» **WHAT IS BEING ASKED**
Render this sentence from the text on sports ticket pricing into Spanish: "Inelastic pricing of sports tickets, an outcome routinely demonstrated in empirical studies, cannot be explained by the conventional hypothesis of pricing under monopoly."

» **TEXT SHOWN**
::::::::::

Inelastic Ticket Pricing Puzzle and Home-City Corporate Social Responsibility as a Business Strategy in the Sports Industry: A Firm Optimization Approach

Authors

  • Yang-Ming Chang Kansas State University
  • Shane Sanders Syracuse University

Keywords:

sports ticket pricing, inelastic sports ticket pricing puzzle, corporate social responsibility, firm optimization

Abstract

Inelastic pricing of sports tickets, an outcome routinely demonstrated in empirical studies, cannot be explained by the conventional hypothesis of pricing under monopoly. In this paper, we incorporate the notion of home-city corporate social responsibility (CSR) as a business strategy into a sports team’s objective in that the team cares not only about team profit, but also about the benefit of its fans/consumers. Such consideration may engender long run fan loyalty, as well as improve prospects for public stadium financing. We show that inelastic sports ticket pricing arises when the weight that a CSR team attributes to fan/consumer surplus is sufficiently large.  Our analysis helps identify the condition under which inelastic sports ticket pricing is consistent with a home-city CSR strategy.         

 

Author Biographies

Yang-Ming Chang, Kansas State University

Chang is Professor of Economics. He received a Ph.D. in Economics from the State University of New York at Buffalo. His research interests include applied microeconomic theory and policy, international trade, and industrial organization. Chang has concentrated his recent research projects on the economics of peace, the general equilibrium analysis of bargaining with endogenous and increasing destruction, as well as issues related to strategic trade policies, regional trade agreements, resource conflict, market competition, and the environment.

::::::::::

» **Saved entries**
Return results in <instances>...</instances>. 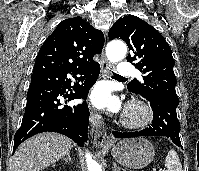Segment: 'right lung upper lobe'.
<instances>
[{
    "label": "right lung upper lobe",
    "instance_id": "1",
    "mask_svg": "<svg viewBox=\"0 0 199 171\" xmlns=\"http://www.w3.org/2000/svg\"><path fill=\"white\" fill-rule=\"evenodd\" d=\"M103 45V33L89 22L81 17L66 19L41 46L33 72L84 68L95 62L93 57L101 52Z\"/></svg>",
    "mask_w": 199,
    "mask_h": 171
}]
</instances>
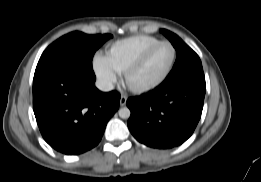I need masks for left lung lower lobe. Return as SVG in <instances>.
<instances>
[{"label": "left lung lower lobe", "mask_w": 261, "mask_h": 182, "mask_svg": "<svg viewBox=\"0 0 261 182\" xmlns=\"http://www.w3.org/2000/svg\"><path fill=\"white\" fill-rule=\"evenodd\" d=\"M205 91V76L201 74L129 98L126 104L131 110L130 132L149 147L167 149L181 145L197 126Z\"/></svg>", "instance_id": "1"}]
</instances>
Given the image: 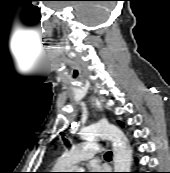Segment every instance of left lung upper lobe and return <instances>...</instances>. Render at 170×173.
Listing matches in <instances>:
<instances>
[{
    "label": "left lung upper lobe",
    "instance_id": "1",
    "mask_svg": "<svg viewBox=\"0 0 170 173\" xmlns=\"http://www.w3.org/2000/svg\"><path fill=\"white\" fill-rule=\"evenodd\" d=\"M121 126H123V123H121V122H118Z\"/></svg>",
    "mask_w": 170,
    "mask_h": 173
}]
</instances>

::::::::::

» **RESULT OF THE EXERCISE**
La fijación inelástica de precios de las entradas deportivas, un resultado demostrado de forma habitual en estudios empíricos, no puede explicarse mediante la hipótesis convencional de fijación de precios en condiciones de monopolio.